In the wake of California’s recent drought, Kathleen Brenzel of Sunset Magazine caught up with UC Press author Lynn Ingram for a question and answer session about water scarcity, our next steps, and other important points from The West Without Water. Merging climate and paleoclimate research from a wide variety of sources, the book documents the tumultuous climate of the American West over twenty millennia, telling tales of past droughts, deluges, and predictions about the impacts of future climate change on water resources.
“Q: Your book mentions 1976-77 as the driest single year in recorded history of the West, when precipitation levels dropped to less than half the average level throughout the state, when increased use of ground water for agriculture and cities caused a precipitous drop in the water table throughout the state, and when some of the highest regions of the Sierra Nevada lost three-fourths of their trees. How do you think the current drought stacks up?

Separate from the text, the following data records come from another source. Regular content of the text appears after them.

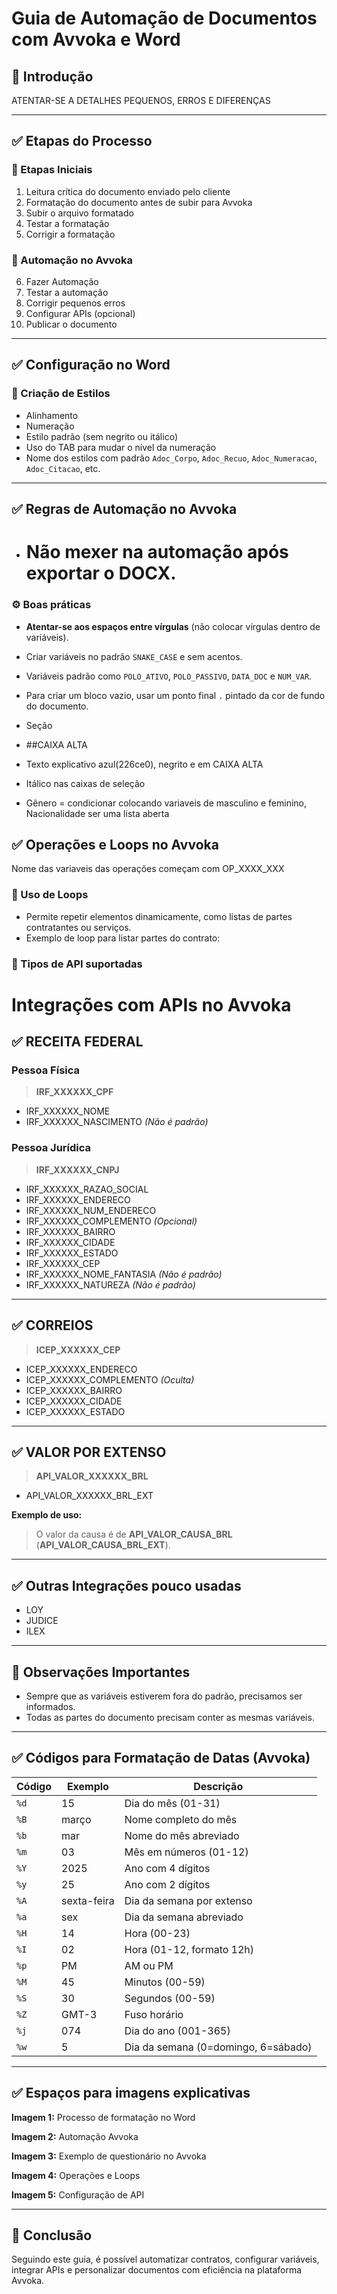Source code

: # Guia de Automação de Documentos com Avvoka e Word

## 🎯 Introdução
ATENTAR-SE A DETALHES PEQUENOS, ERROS E DIFERENÇAS

---

## ✅ Etapas do Processo

### 📌 Etapas Iniciais
1. Leitura crítica do documento enviado pelo cliente
2. Formatação do documento antes de subir para Avvoka
3. Subir o arquivo formatado
4. Testar a formatação
5. Corrigir a formatação

### 🚀 Automação no Avvoka
6. Fazer Automação
7. Testar a automação
8. Corrigir pequenos erros
9. Configurar APIs (opcional)
10. Publicar o documento

---

## ✅ Configuração no Word

### 🎯 Criação de Estilos
- Alinhamento
- Numeração
- Estilo padrão (sem negrito ou itálico)
- Uso do TAB para mudar o nível da numeração
- Nome dos estilos com padrão `Adoc_Corpo`, `Adoc_Recuo`, `Adoc_Numeracao`, `Adoc_Citacao`, etc.

---

## ✅ Regras de Automação no Avvoka
- # **Não mexer na automação após exportar o DOCX.**
### ⚙️ Boas práticas

- **Atentar-se aos espaços entre vírgulas** (não colocar vírgulas dentro de variáveis).
- Criar variáveis no padrão `SNAKE_CASE` e sem acentos.
- Variáveis padrão como `POLO_ATIVO`, `POLO_PASSIVO`, `DATA_DOC` e `NUM_VAR`.
- Para criar um bloco vazio, usar um ponto final `.` pintado da cor de fundo do documento.
- Seção
- ##CAIXA ALTA

- Texto explicativo azul(226ce0), negrito e em CAIXA ALTA

- Itálico nas caixas de seleção

- Gênero = condicionar colocando variaveis de masculino e feminino, Nacionalidade ser uma lista aberta

## ✅ Operações e Loops no Avvoka

 Nome das variaveis das operações começam com OP_XXXX_XXX

### 🔄 Uso de Loops
- Permite repetir elementos dinamicamente, como listas de partes contratantes ou serviços.
- Exemplo de loop para listar partes do contrato:

### 🔗 Tipos de API suportadas
# Integrações com APIs no Avvoka

## ✅ RECEITA FEDERAL

### Pessoa Física
> **IRF_XXXXXX_CPF**
- IRF_XXXXXX_NOME
- IRF_XXXXXX_NASCIMENTO _(Não é padrão)_

### Pessoa Jurídica
> **IRF_XXXXXX_CNPJ**
- IRF_XXXXXX_RAZAO_SOCIAL
- IRF_XXXXXX_ENDERECO
- IRF_XXXXXX_NUM_ENDERECO
- IRF_XXXXXX_COMPLEMENTO _(Opcional)_
- IRF_XXXXXX_BAIRRO
- IRF_XXXXXX_CIDADE
- IRF_XXXXXX_ESTADO
- IRF_XXXXXX_CEP
- IRF_XXXXXX_NOME_FANTASIA _(Não é padrão)_
- IRF_XXXXXX_NATUREZA _(Não é padrão)_

---

## ✅ CORREIOS

> **ICEP_XXXXXX_CEP**
- ICEP_XXXXXX_ENDERECO
- ICEP_XXXXXX_COMPLEMENTO _(Oculta)_
- ICEP_XXXXXX_BAIRRO
- ICEP_XXXXXX_CIDADE
- ICEP_XXXXXX_ESTADO

---

## ✅ VALOR POR EXTENSO

> **API_VALOR_XXXXXX_BRL**
- API_VALOR_XXXXXX_BRL_EXT

**Exemplo de uso:**
> O valor da causa é de **API_VALOR_CAUSA_BRL** (**API_VALOR_CAUSA_BRL_EXT**).

---

## ✅ Outras Integrações pouco usadas
- LOY
- JUDICE
- ILEX

---

## 🎯 Observações Importantes
- Sempre que as variáveis estiverem fora do padrão, precisamos ser informados.
- Todas as partes do documento precisam conter as mesmas variáveis.

---

## ✅ Códigos para Formatação de Datas (Avvoka)
| Código | Exemplo       | Descrição                      |
|---------|----------------|----------------------------------|
| `%d`       | 15                   | Dia do mês (01-31)            |
| `%B`      | março             | Nome completo do mês     |
| `%b`      | mar                 | Nome do mês abreviado |
| `%m`      | 03                   | Mês em números (01-12) |
| `%Y`      | 2025               | Ano com 4 dígitos             |
| `%y`      | 25                    | Ano com 2 dígitos              |
| `%A`      | sexta-feira     | Dia da semana por extenso |
| `%a`      | sex                  | Dia da semana abreviado |
| `%H`      | 14                    | Hora (00-23)                      |
| `%I`        | 02                    | Hora (01-12, formato 12h) |
| `%p`       | PM                  | AM ou PM                              |
| `%M`     | 45                    | Minutos (00-59)                    |
| `%S`      | 30                    | Segundos (00-59)                  |
| `%Z`      | GMT-3             | Fuso horário                            |
| `%j`        | 074                  | Dia do ano (001-365)             |
| `%w`      | 5                      | Dia da semana (0=domingo, 6=sábado) |

---

## ✅ Espaços para imagens explicativas

**Imagem 1:** Processo de formatação no Word

**Imagem 2:** Automação Avvoka 

**Imagem 3:** Exemplo de questionário no Avvoka

**Imagem 4:** Operações e Loops

**Imagem 5:** Configuração de API

---

## 🚀 Conclusão
Seguindo este guia, é possível automatizar contratos, configurar variáveis, integrar APIs e personalizar documentos com eficiência na plataforma Avvoka.
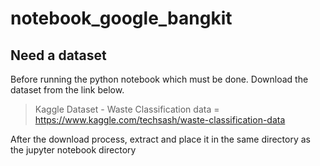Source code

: # notebook_google_bangkit


## Need a dataset

Before running the python notebook which must be done. Download the dataset from the link below.

>Kaggle Dataset - Waste Classification data = https://www.kaggle.com/techsash/waste-classification-data

After the download process, extract and place it in the same directory as the jupyter notebook directory

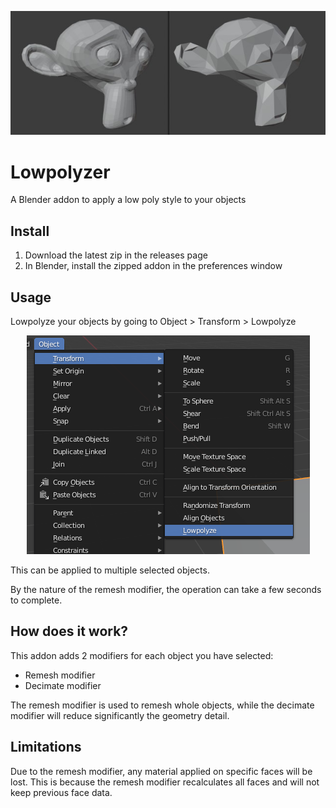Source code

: <p align="center">
  <img src="docs/before_after_small.jpg"/>
</p>

# Lowpolyzer
A Blender addon to apply a low poly style to your objects

## Install
1. Download the latest zip in the releases page
2. In Blender, install the zipped addon in the preferences window

## Usage

Lowpolyze your objects by going to Object > Transform > Lowpolyze

<p align="center">
  <img src="docs/location.png"/>
</p>

This can be applied to multiple selected objects.

By the nature of the remesh modifier, the operation can take a few seconds to complete.


## How does it work?
This addon adds 2 modifiers for each object you have selected:
- Remesh modifier
- Decimate modifier

The remesh modifier is used to remesh whole objects, 
while the decimate modifier will reduce significantly the geometry detail.

## Limitations

Due to the remesh modifier, any material applied on specific faces will be lost. 
This is because the remesh modifier recalculates all faces and will not keep previous face data.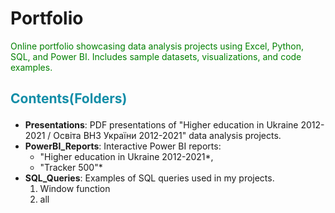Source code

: # Portfolio
<p style="color: green;">Online portfolio showcasing data analysis projects using Excel, Python, SQL, and Power BI. Includes sample datasets, visualizations, and code examples.</p>

## <p style="color: #118DA7;">Contents(Folders)</p>

- **Presentations**: PDF presentations of  "Higher education in Ukraine 2012-2021 / Освіта ВНЗ України 2012-2021" data analysis projects.
- **PowerBI_Reports**: Interactive Power BI reports:
    * "Higher education in Ukraine 2012-2021*, 
    * "Tracker 500"*
- **SQL_Queries**: Examples of SQL queries used in my projects.
  1. Window function
  2. all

A: “We’re calling 2015 the fourth year of drought. But the last 15 years have shown below average precipitation. Our snowpack is only at 6 per cent of normal; it was 25 per cent in 1976. We’re worse off now.”
“Q: In your book, you say that “humans have moved into the deserts, floodplains, and deltas of the West, exacting a high cost to the natural environment;” that “there is not enough water to reliably meet all desired uses and needs;” and that “a more sustainable water future in the West would include linking urban growth with water supply and availability.” What’s the most important lesson we can take from all of this?
A: “We took water for granted in the 20th century. We all need to think of water as an increasingly scarce and precious resource. There must be things that individuals and society can do to increase our resilience during future water shortages.”